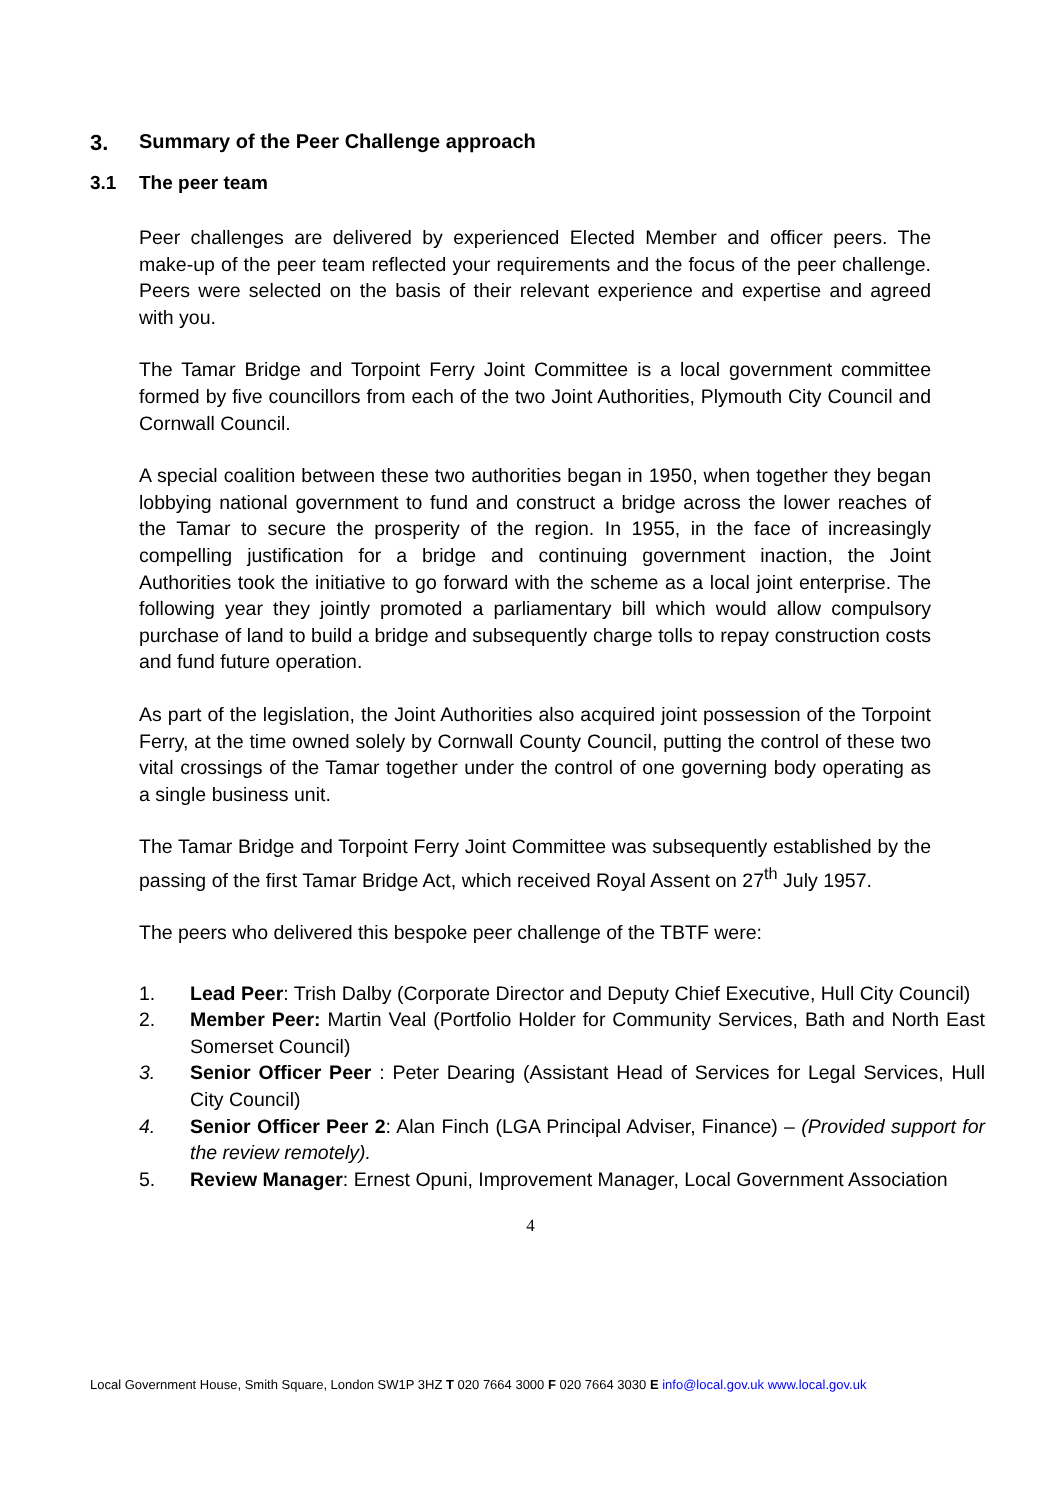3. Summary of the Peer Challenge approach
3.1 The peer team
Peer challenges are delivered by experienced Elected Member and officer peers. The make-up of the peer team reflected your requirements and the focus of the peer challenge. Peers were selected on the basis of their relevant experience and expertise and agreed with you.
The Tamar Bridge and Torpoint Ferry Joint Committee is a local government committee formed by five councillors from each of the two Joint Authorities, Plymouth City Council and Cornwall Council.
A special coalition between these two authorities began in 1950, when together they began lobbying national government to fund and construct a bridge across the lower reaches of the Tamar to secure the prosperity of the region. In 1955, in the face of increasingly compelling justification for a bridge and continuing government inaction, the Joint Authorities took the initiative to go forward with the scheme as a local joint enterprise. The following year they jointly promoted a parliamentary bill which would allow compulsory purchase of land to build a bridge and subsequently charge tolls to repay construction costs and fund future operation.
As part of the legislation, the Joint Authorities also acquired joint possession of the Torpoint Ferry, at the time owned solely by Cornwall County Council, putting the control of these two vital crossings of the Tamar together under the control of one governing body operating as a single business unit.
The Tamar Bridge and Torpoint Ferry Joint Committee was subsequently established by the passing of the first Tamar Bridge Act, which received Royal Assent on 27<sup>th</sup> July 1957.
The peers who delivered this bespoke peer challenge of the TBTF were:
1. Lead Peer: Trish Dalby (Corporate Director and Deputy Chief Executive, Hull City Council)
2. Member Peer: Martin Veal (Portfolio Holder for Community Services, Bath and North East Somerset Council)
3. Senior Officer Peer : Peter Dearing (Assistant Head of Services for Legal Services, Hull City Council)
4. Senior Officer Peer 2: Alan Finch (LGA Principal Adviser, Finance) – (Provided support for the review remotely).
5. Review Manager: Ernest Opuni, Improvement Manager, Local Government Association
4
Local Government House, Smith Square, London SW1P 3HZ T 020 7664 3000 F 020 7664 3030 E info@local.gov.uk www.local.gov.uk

________________________

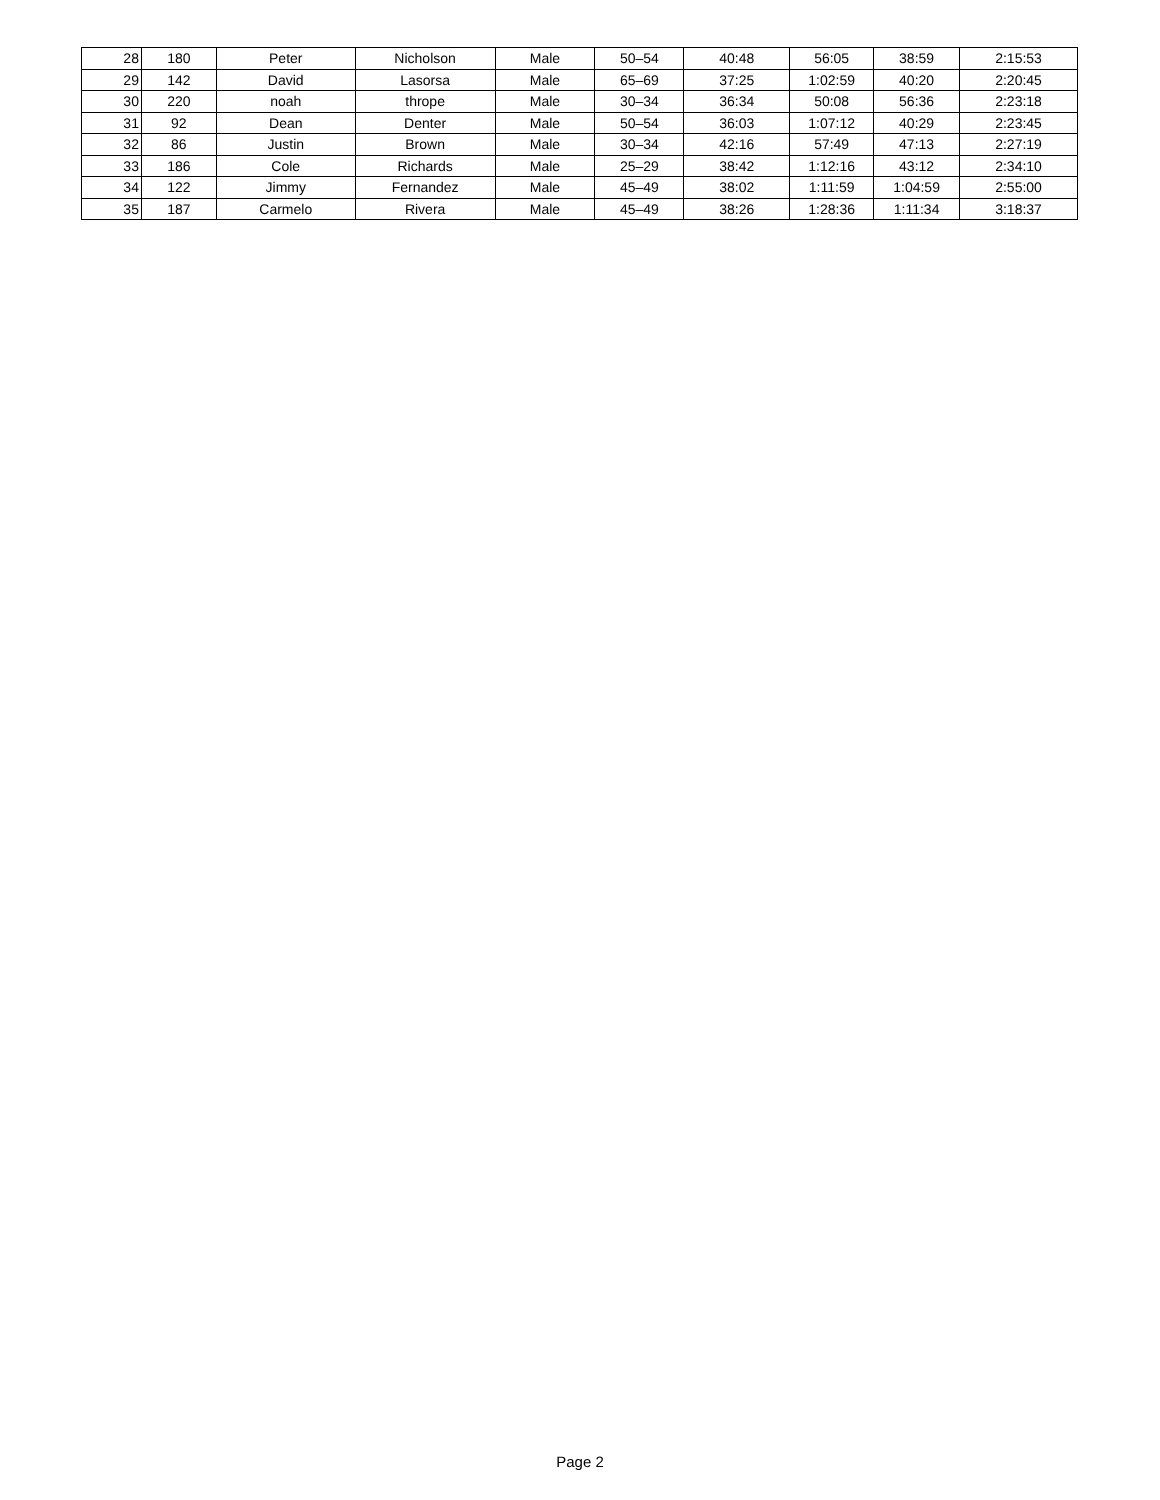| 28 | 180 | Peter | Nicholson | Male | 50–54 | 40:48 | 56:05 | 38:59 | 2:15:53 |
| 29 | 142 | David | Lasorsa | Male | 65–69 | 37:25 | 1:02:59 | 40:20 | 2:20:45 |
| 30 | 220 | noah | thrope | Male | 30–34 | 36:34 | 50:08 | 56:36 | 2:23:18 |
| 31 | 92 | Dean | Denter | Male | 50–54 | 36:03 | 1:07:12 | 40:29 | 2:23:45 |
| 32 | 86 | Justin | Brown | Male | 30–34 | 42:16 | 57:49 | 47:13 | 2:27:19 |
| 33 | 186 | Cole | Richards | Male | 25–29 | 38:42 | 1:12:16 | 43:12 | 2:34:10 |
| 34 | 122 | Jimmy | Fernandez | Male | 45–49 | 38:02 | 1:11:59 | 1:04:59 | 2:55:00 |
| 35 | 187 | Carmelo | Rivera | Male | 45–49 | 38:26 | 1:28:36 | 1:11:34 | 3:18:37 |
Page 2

________________________

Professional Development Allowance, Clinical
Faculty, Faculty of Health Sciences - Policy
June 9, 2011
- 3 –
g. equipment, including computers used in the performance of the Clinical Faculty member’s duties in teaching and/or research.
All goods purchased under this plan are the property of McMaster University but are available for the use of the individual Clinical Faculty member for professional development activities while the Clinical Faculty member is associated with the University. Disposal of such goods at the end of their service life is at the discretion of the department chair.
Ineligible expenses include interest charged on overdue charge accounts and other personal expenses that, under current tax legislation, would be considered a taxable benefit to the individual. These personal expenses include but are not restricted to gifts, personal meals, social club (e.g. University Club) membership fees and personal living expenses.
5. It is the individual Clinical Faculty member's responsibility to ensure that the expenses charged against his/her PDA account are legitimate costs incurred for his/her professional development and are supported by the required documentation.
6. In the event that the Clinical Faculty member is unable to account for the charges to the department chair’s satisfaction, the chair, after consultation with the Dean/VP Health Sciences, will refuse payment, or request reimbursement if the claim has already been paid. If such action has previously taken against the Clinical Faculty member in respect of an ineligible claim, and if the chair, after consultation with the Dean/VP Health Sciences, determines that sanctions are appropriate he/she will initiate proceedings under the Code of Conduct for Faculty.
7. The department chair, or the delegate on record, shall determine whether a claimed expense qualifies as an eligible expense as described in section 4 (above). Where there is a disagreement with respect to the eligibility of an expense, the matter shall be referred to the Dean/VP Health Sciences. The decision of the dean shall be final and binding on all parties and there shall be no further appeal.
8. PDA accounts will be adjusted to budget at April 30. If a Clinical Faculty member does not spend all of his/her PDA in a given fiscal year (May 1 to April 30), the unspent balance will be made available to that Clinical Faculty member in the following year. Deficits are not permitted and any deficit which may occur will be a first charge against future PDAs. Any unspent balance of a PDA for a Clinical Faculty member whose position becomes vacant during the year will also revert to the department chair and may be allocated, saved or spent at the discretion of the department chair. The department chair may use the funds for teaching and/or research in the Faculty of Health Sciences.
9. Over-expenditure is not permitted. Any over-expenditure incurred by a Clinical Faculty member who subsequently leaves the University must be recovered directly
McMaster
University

________________________

=== Exercise aim ===
Copy only the lines above from the one containing "3. Summary of the Peer Challenge approach" through the one containing "The peers who", both included. Leave out the pictures.

=== Solution ===
3. Summary of the Peer Challenge approach
3.1 The peer team
Peer challenges are delivered by experienced Elected Member and officer peers. The make-up of the peer team reflected your requirements and the focus of the peer challenge. Peers were selected on the basis of their relevant experience and expertise and agreed with you.
The Tamar Bridge and Torpoint Ferry Joint Committee is a local government committee formed by five councillors from each of the two Joint Authorities, Plymouth City Council and Cornwall Council.
A special coalition between these two authorities began in 1950, when together they began lobbying national government to fund and construct a bridge across the lower reaches of the Tamar to secure the prosperity of the region. In 1955, in the face of increasingly compelling justification for a bridge and continuing government inaction, the Joint Authorities took the initiative to go forward with the scheme as a local joint enterprise. The following year they jointly promoted a parliamentary bill which would allow compulsory purchase of land to build a bridge and subsequently charge tolls to repay construction costs and fund future operation.
As part of the legislation, the Joint Authorities also acquired joint possession of the Torpoint Ferry, at the time owned solely by Cornwall County Council, putting the control of these two vital crossings of the Tamar together under the control of one governing body operating as a single business unit.
The Tamar Bridge and Torpoint Ferry Joint Committee was subsequently established by the passing of the first Tamar Bridge Act, which received Royal Assent on 27<sup>th</sup> July 1957.
The peers who delivered this bespoke peer challenge of the TBTF were:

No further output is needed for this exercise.